[Text extracted from each page]
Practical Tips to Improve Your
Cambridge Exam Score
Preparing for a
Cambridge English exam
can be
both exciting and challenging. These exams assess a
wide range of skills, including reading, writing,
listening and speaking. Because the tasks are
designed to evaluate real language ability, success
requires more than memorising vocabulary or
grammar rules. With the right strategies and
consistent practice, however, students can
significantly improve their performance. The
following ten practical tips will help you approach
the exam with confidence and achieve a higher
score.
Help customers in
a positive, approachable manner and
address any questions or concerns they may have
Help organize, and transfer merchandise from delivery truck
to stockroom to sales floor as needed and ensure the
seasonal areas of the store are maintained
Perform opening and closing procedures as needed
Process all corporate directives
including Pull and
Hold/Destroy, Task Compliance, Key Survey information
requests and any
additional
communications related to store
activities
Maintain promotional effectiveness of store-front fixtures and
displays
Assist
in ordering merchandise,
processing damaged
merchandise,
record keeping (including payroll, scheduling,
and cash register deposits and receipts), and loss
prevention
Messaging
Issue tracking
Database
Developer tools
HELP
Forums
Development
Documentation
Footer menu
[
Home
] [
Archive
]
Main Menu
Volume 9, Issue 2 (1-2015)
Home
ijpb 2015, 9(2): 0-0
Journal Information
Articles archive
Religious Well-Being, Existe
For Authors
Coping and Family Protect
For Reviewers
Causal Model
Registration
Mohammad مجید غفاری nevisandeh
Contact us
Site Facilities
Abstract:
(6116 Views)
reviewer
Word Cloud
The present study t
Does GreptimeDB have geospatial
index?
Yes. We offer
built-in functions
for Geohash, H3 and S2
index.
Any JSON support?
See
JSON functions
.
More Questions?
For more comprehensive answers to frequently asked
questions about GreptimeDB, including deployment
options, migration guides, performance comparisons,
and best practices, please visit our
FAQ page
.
* * *
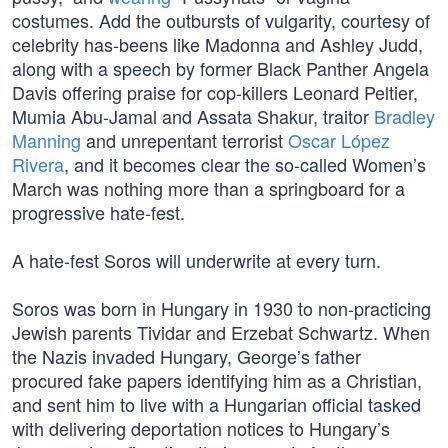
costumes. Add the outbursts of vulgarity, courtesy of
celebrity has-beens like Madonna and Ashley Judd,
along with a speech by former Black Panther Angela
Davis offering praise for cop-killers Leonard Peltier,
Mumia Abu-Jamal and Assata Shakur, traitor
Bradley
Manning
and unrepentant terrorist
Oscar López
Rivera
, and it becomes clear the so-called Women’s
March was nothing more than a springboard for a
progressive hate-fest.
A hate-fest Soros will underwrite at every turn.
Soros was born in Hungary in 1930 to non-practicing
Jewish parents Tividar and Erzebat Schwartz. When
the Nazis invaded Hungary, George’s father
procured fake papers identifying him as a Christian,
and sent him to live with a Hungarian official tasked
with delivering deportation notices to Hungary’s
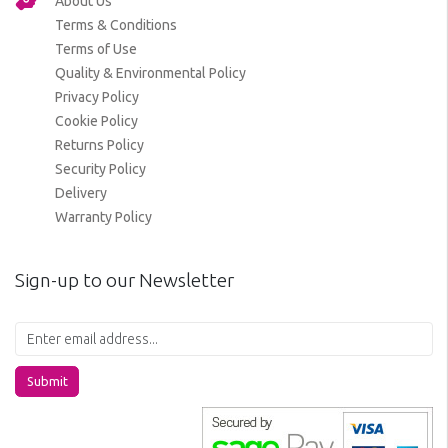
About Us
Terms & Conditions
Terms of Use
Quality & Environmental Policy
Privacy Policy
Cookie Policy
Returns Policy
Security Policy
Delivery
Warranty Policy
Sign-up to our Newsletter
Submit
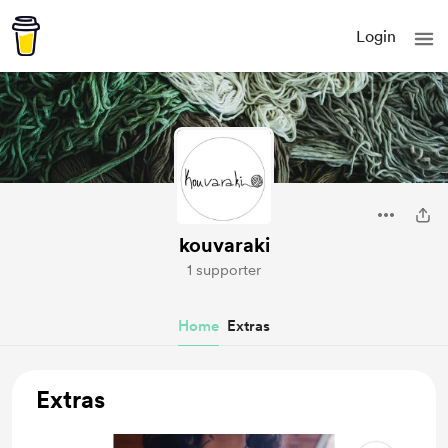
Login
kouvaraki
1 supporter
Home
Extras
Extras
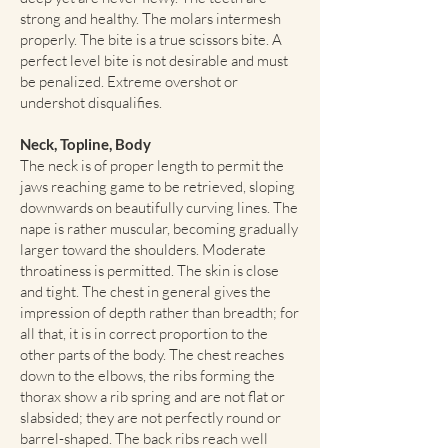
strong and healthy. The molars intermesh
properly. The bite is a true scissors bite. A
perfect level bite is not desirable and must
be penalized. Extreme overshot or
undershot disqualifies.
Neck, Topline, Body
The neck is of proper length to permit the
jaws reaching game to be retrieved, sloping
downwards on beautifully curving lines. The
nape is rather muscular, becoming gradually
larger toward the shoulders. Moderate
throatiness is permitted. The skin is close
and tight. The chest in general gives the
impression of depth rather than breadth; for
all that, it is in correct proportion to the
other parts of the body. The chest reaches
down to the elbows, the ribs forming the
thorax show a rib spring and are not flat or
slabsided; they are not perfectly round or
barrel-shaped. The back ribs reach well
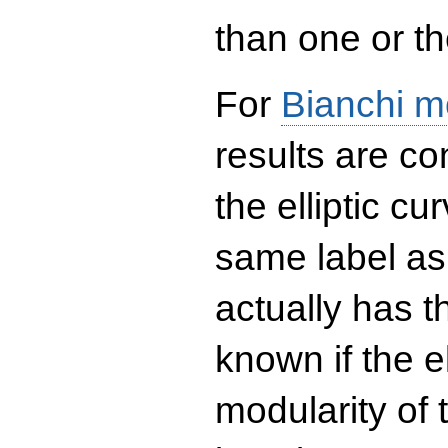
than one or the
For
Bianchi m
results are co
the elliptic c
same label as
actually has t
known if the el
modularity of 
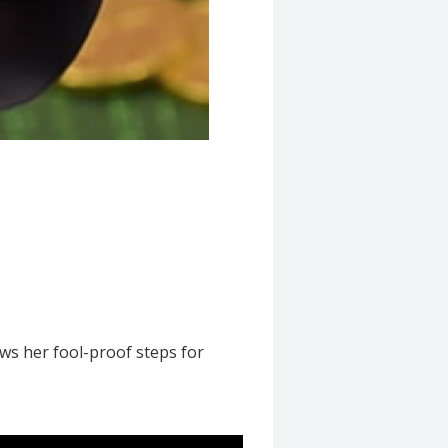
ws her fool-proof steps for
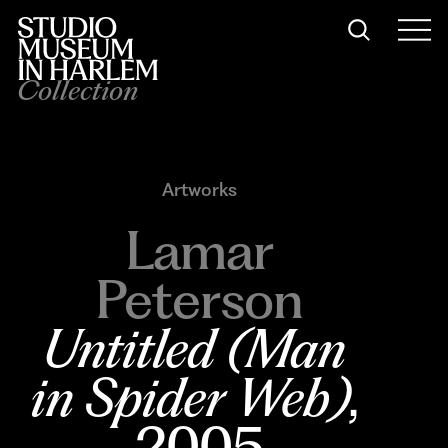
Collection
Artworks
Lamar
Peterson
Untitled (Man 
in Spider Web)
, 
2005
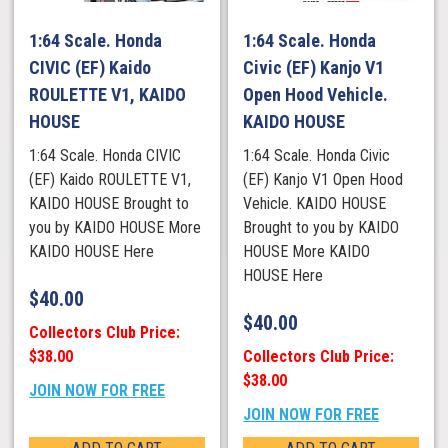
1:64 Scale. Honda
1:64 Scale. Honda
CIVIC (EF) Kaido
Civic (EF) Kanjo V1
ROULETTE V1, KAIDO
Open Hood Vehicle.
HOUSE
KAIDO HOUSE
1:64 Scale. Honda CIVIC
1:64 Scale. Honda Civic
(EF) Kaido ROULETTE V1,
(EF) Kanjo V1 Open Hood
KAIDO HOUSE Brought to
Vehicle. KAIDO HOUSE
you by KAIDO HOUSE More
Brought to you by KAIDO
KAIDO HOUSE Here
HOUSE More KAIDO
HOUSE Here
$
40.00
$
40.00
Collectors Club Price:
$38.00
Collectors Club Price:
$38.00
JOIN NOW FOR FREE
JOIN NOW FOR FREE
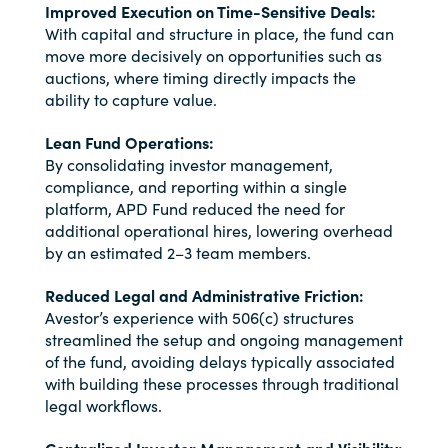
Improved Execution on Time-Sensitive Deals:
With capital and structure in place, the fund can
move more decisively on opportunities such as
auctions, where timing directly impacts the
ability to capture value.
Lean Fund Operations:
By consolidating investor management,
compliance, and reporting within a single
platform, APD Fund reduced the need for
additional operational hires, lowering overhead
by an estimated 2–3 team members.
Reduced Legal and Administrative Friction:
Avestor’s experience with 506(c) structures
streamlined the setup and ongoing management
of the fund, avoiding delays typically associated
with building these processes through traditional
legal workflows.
---
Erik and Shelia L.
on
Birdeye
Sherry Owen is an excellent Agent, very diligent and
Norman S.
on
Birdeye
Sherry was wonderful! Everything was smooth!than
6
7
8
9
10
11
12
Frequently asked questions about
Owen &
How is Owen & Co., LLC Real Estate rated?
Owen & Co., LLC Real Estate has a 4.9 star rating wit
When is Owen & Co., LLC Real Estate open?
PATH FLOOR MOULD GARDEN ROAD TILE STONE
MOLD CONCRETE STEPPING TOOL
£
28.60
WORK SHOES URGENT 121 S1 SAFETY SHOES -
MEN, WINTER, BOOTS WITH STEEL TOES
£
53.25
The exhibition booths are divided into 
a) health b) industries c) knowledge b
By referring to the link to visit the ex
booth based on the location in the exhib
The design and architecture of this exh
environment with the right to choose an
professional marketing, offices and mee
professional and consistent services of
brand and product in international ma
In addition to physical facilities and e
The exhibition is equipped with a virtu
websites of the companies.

- WORK TASK
Begin at the line that has "costumes. Add the" and stop after the line that has "progressive hate-fest.". Replace "springboard" with "launchpad" in those lines, and write out only those lines with nothing else changed.

- EXERCISE RESULT
costumes. Add the outbursts of vulgarity, courtesy of
celebrity has-beens like Madonna and Ashley Judd,
along with a speech by former Black Panther Angela
Davis offering praise for cop-killers Leonard Peltier,
Mumia Abu-Jamal and Assata Shakur, traitor
Bradley
Manning
and unrepentant terrorist
Oscar López
Rivera
, and it becomes clear the so-called Women’s
March was nothing more than a launchpad for a
progressive hate-fest.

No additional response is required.